_PROBLEM TO WORK ON:_ Can you rewrite the data below, replacing each "baseball" with "softball" and leaving everything else unchanged?

_SOURCE INFORMATION:_
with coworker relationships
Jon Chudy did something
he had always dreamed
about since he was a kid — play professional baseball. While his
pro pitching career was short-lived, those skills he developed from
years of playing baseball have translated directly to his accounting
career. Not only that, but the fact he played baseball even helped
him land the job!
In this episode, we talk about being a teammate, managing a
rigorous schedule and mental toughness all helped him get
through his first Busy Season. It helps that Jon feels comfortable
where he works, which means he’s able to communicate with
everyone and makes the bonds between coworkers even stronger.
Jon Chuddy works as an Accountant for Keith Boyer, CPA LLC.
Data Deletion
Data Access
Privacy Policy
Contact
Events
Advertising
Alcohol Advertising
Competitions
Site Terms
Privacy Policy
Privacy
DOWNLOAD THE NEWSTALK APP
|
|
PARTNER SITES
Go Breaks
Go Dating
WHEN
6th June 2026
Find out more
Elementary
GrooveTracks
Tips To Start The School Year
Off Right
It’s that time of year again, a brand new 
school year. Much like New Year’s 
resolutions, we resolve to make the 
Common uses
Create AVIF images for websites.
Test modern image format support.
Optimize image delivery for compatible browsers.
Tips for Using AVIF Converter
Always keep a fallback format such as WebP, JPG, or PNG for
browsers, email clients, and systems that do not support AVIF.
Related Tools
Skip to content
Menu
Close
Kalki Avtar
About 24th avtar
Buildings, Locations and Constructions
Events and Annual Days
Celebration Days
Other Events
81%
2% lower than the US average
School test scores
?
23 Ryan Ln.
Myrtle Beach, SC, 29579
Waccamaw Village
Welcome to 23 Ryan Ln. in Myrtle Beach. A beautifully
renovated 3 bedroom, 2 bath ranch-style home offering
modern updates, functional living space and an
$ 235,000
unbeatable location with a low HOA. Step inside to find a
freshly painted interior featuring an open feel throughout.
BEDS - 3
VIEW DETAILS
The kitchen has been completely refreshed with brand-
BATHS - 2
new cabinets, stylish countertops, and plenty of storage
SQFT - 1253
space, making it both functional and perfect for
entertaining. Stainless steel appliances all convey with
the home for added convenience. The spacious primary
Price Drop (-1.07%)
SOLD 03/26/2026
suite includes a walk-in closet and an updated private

_ANSWER FOR THIS EXERCISE:_
with coworker relationships
Jon Chudy did something
he had always dreamed
about since he was a kid — play professional softball. While his
pro pitching career was short-lived, those skills he developed from
years of playing softball have translated directly to his accounting
career. Not only that, but the fact he played softball even helped
him land the job!
In this episode, we talk about being a teammate, managing a
rigorous schedule and mental toughness all helped him get
through his first Busy Season. It helps that Jon feels comfortable
where he works, which means he’s able to communicate with
everyone and makes the bonds between coworkers even stronger.
Jon Chuddy works as an Accountant for Keith Boyer, CPA LLC.
Data Deletion
Data Access
Privacy Policy
Contact
Events
Advertising
Alcohol Advertising
Competitions
Site Terms
Privacy Policy
Privacy
DOWNLOAD THE NEWSTALK APP
|
|
PARTNER SITES
Go Breaks
Go Dating
WHEN
6th June 2026
Find out more
Elementary
GrooveTracks
Tips To Start The School Year
Off Right
It’s that time of year again, a brand new 
school year. Much like New Year’s 
resolutions, we resolve to make the 
Common uses
Create AVIF images for websites.
Test modern image format support.
Optimize image delivery for compatible browsers.
Tips for Using AVIF Converter
Always keep a fallback format such as WebP, JPG, or PNG for
browsers, email clients, and systems that do not support AVIF.
Related Tools
Skip to content
Menu
Close
Kalki Avtar
About 24th avtar
Buildings, Locations and Constructions
Events and Annual Days
Celebration Days
Other Events
81%
2% lower than the US average
School test scores
?
23 Ryan Ln.
Myrtle Beach, SC, 29579
Waccamaw Village
Welcome to 23 Ryan Ln. in Myrtle Beach. A beautifully
renovated 3 bedroom, 2 bath ranch-style home offering
modern updates, functional living space and an
$ 235,000
unbeatable location with a low HOA. Step inside to find a
freshly painted interior featuring an open feel throughout.
BEDS - 3
VIEW DETAILS
The kitchen has been completely refreshed with brand-
BATHS - 2
new cabinets, stylish countertops, and plenty of storage
SQFT - 1253
space, making it both functional and perfect for
entertaining. Stainless steel appliances all convey with
the home for added convenience. The spacious primary
Price Drop (-1.07%)
SOLD 03/26/2026
suite includes a walk-in closet and an updated private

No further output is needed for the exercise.